> RECORDS TO PROCESS
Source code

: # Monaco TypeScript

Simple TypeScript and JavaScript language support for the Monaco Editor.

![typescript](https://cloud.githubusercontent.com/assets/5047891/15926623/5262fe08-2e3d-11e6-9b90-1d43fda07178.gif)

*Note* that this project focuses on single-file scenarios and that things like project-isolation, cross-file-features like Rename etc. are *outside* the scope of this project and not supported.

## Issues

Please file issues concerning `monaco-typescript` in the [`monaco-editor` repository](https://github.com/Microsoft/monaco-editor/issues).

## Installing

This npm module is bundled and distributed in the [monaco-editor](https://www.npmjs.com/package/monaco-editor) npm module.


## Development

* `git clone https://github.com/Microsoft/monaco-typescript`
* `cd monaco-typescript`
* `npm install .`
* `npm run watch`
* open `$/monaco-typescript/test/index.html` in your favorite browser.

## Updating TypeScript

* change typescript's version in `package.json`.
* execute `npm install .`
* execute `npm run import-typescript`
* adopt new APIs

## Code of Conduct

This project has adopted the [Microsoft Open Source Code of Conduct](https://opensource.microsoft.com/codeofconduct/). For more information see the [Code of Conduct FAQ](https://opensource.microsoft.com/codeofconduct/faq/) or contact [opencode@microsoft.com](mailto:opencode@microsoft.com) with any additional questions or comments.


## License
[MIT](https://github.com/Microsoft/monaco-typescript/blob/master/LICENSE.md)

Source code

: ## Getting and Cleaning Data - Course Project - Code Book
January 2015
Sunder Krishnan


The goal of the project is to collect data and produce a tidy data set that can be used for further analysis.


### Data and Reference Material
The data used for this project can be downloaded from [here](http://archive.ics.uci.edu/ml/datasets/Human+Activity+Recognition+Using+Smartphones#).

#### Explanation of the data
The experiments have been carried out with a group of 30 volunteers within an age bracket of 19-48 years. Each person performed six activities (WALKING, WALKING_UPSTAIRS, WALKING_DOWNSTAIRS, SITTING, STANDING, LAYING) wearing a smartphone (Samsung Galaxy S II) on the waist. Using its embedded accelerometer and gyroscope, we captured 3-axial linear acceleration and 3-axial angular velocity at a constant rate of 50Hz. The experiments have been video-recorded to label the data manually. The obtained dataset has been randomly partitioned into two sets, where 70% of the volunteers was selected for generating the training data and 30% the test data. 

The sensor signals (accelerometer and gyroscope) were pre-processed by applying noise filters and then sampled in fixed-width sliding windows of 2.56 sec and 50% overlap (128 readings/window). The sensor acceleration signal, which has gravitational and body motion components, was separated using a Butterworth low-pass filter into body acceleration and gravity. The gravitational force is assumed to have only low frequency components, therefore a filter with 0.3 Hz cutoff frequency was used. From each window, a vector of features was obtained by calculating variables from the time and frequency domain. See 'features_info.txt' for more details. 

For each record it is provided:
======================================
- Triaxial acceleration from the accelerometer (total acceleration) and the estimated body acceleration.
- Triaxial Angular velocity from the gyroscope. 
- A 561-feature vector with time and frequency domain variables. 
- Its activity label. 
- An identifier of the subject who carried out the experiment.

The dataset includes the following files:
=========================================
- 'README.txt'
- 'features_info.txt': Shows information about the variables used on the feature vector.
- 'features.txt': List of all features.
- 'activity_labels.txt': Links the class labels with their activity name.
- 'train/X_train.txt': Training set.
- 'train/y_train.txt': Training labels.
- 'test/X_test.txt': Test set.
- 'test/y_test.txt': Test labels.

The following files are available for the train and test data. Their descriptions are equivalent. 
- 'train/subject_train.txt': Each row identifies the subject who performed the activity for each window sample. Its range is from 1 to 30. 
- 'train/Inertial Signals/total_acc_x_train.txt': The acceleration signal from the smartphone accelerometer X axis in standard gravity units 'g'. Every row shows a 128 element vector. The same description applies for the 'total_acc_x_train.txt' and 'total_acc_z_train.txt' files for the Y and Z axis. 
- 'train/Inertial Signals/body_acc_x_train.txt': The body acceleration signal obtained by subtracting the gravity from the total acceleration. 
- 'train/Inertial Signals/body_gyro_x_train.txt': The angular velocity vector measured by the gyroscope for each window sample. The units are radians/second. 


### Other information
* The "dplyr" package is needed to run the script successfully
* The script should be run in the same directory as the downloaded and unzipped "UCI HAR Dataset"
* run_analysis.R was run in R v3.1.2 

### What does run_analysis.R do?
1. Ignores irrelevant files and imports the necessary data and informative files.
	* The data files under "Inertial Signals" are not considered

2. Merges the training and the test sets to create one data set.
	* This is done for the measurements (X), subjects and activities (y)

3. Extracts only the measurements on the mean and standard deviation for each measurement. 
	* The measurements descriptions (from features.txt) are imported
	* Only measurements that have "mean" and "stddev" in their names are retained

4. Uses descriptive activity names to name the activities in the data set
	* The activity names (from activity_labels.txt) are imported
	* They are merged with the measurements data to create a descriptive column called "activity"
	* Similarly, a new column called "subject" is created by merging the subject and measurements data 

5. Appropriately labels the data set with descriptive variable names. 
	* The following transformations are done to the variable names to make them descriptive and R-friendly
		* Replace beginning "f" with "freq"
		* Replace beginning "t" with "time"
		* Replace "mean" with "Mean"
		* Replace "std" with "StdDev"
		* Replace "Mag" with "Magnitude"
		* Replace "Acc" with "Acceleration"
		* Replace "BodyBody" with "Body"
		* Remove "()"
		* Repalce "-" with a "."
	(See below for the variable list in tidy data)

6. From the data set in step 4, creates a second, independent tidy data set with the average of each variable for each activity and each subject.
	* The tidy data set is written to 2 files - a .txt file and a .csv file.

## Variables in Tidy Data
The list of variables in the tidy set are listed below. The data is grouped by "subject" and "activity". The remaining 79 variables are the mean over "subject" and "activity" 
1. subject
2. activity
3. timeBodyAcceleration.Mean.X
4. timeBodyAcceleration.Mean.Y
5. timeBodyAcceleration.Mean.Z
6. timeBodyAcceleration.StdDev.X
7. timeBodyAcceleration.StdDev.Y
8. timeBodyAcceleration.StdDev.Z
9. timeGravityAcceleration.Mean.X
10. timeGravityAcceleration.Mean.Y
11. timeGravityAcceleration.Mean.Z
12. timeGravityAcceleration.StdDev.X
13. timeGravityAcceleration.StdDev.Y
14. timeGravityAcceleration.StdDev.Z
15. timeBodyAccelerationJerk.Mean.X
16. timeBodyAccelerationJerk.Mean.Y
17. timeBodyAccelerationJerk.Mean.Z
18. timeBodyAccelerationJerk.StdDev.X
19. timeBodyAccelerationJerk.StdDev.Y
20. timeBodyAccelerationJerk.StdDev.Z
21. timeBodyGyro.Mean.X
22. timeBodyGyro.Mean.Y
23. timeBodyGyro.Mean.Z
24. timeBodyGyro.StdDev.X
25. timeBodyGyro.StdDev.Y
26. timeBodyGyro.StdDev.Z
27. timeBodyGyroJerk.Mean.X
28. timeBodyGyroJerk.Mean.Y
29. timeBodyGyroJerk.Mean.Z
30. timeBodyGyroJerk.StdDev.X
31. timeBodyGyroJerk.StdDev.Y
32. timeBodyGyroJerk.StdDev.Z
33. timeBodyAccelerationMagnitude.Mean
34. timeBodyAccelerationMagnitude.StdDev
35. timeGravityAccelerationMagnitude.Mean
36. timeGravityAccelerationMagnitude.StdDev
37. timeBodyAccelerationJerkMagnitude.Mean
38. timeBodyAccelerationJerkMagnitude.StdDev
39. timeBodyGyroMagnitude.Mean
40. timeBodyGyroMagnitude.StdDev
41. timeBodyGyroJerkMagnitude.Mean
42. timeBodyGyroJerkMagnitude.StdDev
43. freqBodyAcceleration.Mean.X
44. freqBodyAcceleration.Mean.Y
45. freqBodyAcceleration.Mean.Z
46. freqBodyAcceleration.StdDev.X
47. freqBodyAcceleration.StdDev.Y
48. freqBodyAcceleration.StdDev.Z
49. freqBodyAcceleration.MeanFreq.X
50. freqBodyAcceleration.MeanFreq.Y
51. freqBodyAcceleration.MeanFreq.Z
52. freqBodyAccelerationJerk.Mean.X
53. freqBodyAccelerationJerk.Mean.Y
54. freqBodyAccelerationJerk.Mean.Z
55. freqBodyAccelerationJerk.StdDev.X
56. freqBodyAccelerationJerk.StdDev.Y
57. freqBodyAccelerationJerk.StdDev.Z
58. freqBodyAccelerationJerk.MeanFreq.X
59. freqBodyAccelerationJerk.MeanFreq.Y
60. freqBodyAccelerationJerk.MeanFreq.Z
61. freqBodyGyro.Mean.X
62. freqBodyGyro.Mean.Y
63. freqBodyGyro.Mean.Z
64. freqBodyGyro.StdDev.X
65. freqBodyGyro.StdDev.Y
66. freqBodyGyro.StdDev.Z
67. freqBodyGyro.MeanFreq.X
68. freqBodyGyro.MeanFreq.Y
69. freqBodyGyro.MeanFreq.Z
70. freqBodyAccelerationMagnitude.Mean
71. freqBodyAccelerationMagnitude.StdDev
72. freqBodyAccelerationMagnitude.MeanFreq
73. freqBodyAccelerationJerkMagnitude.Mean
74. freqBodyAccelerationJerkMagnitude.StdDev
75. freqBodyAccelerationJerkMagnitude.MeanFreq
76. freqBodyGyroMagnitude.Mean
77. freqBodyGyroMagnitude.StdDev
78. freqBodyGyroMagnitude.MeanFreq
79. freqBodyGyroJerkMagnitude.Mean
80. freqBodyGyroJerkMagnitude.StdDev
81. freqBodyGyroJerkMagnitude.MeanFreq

> BRIEF
Copy out the listing lines from the one containing "This project has" through the one containing "The experiments have been carried", both included, with every character unchanged.

> RESULT OF THIS EXERCISE
This project has adopted the [Microsoft Open Source Code of Conduct](https://opensource.microsoft.com/codeofconduct/). For more information see the [Code of Conduct FAQ](https://opensource.microsoft.com/codeofconduct/faq/) or contact [opencode@microsoft.com](mailto:opencode@microsoft.com) with any additional questions or comments.


## License
[MIT](https://github.com/Microsoft/monaco-typescript/blob/master/LICENSE.md)

Source code

: ## Getting and Cleaning Data - Course Project - Code Book
January 2015
Sunder Krishnan


The goal of the project is to collect data and produce a tidy data set that can be used for further analysis.


### Data and Reference Material
The data used for this project can be downloaded from [here](http://archive.ics.uci.edu/ml/datasets/Human+Activity+Recognition+Using+Smartphones#).

#### Explanation of the data
The experiments have been carried out with a group of 30 volunteers within an age bracket of 19-48 years. Each person performed six activities (WALKING, WALKING_UPSTAIRS, WALKING_DOWNSTAIRS, SITTING, STANDING, LAYING) wearing a smartphone (Samsung Galaxy S II) on the waist. Using its embedded accelerometer and gyroscope, we captured 3-axial linear acceleration and 3-axial angular velocity at a constant rate of 50Hz. The experiments have been video-recorded to label the data manually. The obtained dataset has been randomly partitioned into two sets, where 70% of the volunteers was selected for generating the training data and 30% the test data. 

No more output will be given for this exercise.